Message ID | 20250317175717.163267-2-arighi@nvidia.com (mailing list archive) |
---|---|
State | New |
Headers | show |
Series | [1/6] sched_ext: idle: Extend topology optimizations to all tasks | expand |
Hello, On Mon, Mar 17, 2025 at 06:53:24PM +0100, Andrea Righi wrote: > +/* > + * Return the subset of @cpus that task @p can use or NULL if none of the > + * CPUs in the @cpus cpumask can be used. > + */ > +static const struct cpumask *task_cpumask(const struct task_struct *p, const struct cpumask *cpus, > + struct cpumask *local_cpus) task_cpus_allowed_and()?
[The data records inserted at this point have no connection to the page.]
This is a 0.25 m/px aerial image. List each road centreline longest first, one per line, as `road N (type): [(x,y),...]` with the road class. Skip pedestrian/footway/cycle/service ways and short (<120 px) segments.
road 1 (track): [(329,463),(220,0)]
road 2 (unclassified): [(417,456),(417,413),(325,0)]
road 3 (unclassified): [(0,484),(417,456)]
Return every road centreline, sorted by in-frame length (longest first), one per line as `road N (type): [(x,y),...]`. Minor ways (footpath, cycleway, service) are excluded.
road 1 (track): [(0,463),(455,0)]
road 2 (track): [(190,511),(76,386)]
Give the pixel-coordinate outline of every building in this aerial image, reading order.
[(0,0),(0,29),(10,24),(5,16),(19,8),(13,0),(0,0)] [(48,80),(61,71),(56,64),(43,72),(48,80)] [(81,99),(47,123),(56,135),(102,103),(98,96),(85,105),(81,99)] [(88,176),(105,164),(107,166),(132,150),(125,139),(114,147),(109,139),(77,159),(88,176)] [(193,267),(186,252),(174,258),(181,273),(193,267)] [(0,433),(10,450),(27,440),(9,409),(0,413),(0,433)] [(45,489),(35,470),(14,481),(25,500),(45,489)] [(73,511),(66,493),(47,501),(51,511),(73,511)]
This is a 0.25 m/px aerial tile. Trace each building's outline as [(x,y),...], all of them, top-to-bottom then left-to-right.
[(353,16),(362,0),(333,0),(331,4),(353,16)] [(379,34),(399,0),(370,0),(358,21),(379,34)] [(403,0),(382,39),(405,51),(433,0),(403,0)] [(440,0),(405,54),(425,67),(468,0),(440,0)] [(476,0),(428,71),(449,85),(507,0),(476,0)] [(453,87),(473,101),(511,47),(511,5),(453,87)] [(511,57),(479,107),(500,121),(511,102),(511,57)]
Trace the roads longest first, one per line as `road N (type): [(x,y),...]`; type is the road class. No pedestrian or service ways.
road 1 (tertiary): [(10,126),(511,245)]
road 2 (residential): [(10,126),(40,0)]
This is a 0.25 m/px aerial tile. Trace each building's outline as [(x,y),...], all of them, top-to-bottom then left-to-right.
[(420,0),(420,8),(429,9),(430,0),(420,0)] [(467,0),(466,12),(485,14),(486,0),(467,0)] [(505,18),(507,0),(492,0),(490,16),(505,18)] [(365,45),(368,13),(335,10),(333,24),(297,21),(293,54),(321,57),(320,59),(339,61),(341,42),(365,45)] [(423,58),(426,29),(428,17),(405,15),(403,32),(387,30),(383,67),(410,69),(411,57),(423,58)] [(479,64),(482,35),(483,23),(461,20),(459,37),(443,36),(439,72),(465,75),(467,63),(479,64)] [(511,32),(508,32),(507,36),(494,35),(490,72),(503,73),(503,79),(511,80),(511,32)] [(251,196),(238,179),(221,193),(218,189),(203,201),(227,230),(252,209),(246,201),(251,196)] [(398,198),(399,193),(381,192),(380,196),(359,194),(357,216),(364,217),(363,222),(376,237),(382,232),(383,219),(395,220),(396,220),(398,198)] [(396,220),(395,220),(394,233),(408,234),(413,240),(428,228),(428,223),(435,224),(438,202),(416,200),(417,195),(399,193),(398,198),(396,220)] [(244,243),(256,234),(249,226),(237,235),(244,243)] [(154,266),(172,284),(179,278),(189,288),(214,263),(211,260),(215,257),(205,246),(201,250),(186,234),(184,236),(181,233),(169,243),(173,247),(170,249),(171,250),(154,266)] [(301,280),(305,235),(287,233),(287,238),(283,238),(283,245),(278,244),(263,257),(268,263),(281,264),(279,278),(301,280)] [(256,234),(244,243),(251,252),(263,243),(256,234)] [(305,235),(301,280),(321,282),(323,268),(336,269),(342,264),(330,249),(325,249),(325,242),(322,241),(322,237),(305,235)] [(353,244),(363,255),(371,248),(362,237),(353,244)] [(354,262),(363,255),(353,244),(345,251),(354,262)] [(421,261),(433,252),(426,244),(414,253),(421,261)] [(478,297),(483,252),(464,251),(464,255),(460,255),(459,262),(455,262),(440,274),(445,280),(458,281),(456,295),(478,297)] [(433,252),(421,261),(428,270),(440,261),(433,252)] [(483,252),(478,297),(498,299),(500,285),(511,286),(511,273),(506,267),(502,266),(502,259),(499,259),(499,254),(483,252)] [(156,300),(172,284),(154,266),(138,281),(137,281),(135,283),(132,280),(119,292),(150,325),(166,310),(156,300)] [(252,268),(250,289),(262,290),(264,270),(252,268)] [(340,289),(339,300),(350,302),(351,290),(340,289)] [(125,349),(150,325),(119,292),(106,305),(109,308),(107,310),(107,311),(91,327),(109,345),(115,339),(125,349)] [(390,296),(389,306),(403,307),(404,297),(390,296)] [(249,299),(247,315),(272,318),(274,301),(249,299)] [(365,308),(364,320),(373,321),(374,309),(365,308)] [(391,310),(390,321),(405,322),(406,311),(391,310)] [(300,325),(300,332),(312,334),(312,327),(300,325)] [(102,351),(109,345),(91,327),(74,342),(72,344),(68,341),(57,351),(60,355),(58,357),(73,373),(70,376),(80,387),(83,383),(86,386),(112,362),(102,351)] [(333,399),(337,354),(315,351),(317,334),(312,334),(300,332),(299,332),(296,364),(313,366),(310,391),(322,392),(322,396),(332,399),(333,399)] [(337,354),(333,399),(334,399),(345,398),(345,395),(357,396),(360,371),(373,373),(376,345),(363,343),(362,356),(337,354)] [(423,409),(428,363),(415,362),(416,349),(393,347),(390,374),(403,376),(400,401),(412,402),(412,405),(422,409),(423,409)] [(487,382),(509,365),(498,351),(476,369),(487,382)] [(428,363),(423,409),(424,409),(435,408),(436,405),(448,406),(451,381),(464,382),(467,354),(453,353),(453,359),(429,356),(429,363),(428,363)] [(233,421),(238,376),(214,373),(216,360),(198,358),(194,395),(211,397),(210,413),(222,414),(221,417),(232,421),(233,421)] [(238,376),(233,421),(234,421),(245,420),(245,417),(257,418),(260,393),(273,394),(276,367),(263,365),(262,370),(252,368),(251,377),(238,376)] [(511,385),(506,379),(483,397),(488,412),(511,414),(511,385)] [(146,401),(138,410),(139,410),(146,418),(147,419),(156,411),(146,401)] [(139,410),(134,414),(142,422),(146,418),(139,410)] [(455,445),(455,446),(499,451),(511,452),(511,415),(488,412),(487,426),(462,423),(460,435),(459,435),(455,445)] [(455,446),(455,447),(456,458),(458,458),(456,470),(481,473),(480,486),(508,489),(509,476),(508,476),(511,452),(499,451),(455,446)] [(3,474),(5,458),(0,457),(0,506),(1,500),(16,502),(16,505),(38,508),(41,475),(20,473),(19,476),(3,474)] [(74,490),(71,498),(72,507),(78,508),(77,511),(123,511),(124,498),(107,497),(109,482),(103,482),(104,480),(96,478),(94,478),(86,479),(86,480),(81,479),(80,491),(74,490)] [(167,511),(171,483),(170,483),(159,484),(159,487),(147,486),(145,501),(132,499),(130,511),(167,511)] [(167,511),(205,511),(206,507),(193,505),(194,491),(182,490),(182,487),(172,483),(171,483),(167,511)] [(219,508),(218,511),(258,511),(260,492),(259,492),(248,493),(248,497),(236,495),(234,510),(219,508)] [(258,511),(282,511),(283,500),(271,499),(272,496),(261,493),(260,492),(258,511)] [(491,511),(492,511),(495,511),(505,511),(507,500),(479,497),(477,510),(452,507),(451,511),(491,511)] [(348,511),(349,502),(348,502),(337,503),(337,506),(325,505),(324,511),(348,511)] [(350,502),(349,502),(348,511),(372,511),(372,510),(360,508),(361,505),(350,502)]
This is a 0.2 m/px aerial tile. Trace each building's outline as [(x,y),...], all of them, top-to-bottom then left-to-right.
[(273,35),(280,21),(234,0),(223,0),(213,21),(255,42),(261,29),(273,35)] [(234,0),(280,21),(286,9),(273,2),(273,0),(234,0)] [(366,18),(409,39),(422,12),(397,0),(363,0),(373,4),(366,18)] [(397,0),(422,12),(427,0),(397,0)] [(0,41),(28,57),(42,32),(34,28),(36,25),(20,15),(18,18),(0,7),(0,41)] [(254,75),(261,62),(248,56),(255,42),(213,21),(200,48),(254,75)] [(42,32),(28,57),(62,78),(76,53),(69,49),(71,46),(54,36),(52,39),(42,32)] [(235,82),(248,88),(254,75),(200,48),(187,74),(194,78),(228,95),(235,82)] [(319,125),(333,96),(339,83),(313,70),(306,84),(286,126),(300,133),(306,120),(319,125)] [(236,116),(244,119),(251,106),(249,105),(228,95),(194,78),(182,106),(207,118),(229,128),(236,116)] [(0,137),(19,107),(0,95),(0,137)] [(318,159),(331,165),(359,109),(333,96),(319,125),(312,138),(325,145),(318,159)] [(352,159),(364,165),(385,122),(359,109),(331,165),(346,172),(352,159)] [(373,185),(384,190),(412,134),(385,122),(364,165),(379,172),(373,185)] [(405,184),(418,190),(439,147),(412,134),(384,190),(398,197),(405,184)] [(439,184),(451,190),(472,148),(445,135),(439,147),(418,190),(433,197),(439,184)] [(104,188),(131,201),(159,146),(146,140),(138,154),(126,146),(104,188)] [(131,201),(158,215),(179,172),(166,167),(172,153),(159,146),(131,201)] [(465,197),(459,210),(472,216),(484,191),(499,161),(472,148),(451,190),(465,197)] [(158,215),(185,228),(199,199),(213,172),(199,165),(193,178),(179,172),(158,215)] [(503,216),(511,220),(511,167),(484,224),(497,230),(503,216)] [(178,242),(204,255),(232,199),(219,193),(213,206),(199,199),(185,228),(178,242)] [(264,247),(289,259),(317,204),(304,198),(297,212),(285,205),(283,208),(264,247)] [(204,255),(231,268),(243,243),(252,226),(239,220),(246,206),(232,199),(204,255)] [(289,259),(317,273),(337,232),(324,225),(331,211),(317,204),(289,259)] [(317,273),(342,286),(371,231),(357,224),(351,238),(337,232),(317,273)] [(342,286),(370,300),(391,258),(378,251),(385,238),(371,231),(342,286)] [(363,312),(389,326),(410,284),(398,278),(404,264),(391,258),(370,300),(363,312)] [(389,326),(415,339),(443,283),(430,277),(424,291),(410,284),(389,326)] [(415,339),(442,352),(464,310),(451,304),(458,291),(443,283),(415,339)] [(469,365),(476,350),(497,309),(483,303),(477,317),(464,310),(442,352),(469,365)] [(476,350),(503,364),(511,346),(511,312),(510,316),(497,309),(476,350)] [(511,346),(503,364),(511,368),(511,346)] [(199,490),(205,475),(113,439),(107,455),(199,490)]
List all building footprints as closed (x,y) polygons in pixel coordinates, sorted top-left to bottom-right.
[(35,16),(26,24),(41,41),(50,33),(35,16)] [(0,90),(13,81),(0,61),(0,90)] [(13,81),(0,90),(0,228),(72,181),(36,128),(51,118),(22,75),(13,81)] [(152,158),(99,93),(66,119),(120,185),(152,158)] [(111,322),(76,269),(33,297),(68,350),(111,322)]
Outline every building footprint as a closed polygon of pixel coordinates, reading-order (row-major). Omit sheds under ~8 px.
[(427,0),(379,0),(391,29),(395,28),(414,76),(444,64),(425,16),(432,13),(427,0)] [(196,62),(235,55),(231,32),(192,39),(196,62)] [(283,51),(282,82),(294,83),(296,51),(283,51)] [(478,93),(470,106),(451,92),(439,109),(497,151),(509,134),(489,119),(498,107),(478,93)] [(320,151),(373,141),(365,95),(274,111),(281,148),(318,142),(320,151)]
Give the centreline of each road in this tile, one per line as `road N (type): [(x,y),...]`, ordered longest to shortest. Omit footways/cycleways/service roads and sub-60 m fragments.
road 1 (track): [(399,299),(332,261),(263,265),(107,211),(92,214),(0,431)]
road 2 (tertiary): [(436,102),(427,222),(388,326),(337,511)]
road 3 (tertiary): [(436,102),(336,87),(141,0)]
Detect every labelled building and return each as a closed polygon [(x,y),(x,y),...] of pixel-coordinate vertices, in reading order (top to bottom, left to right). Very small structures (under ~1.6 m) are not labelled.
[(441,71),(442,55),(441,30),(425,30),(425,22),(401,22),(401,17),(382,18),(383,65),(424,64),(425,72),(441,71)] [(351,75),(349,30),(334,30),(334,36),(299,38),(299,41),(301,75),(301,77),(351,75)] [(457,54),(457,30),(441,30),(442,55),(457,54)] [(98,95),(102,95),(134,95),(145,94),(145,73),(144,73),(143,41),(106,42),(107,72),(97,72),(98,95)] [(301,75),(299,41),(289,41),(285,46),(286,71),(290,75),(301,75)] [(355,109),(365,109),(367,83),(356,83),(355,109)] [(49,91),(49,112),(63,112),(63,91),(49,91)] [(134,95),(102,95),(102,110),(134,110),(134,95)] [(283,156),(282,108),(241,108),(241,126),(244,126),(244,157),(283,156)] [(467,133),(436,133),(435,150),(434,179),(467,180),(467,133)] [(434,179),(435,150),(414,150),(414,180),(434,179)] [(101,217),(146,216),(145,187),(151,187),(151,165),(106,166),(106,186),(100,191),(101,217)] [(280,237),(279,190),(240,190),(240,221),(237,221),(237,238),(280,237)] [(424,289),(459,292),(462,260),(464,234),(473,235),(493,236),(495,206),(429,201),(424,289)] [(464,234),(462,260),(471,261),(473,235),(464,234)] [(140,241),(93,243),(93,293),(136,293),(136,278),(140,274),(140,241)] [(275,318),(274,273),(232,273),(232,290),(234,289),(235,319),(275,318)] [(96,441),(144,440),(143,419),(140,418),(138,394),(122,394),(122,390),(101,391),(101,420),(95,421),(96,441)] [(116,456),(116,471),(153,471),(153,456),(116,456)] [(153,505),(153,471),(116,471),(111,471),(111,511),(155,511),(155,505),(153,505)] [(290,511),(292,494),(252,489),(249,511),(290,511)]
It also would help to add comment explaining the parameters as the function is a bit unusual. > +{ > + /* > + * If the task is allowed to run on all CPUs, simply use the > + * architecture's cpumask directly. Otherwise, compute the > + * intersection of the architecture's cpumask and the task's > + * allowed cpumask. > + */ > + if (!cpus || p->nr_cpus_allowed >= num_possible_cpus() || > + cpumask_subset(cpus, p->cpus_ptr)) > + return cpus; > + > + if (!cpumask_equal(cpus, p->cpus_ptr) && Hmm... isn't this covered by the preceding cpumask_subset() test? Here, cpus is not a subset of p->cpus_ptr, so how can it be the same as p->cpus_ptr? > + cpumask_and(local_cpus, cpus, p->cpus_ptr)) > + return local_cpus; > + > + return NULL; and return values need some explanation too. Thanks.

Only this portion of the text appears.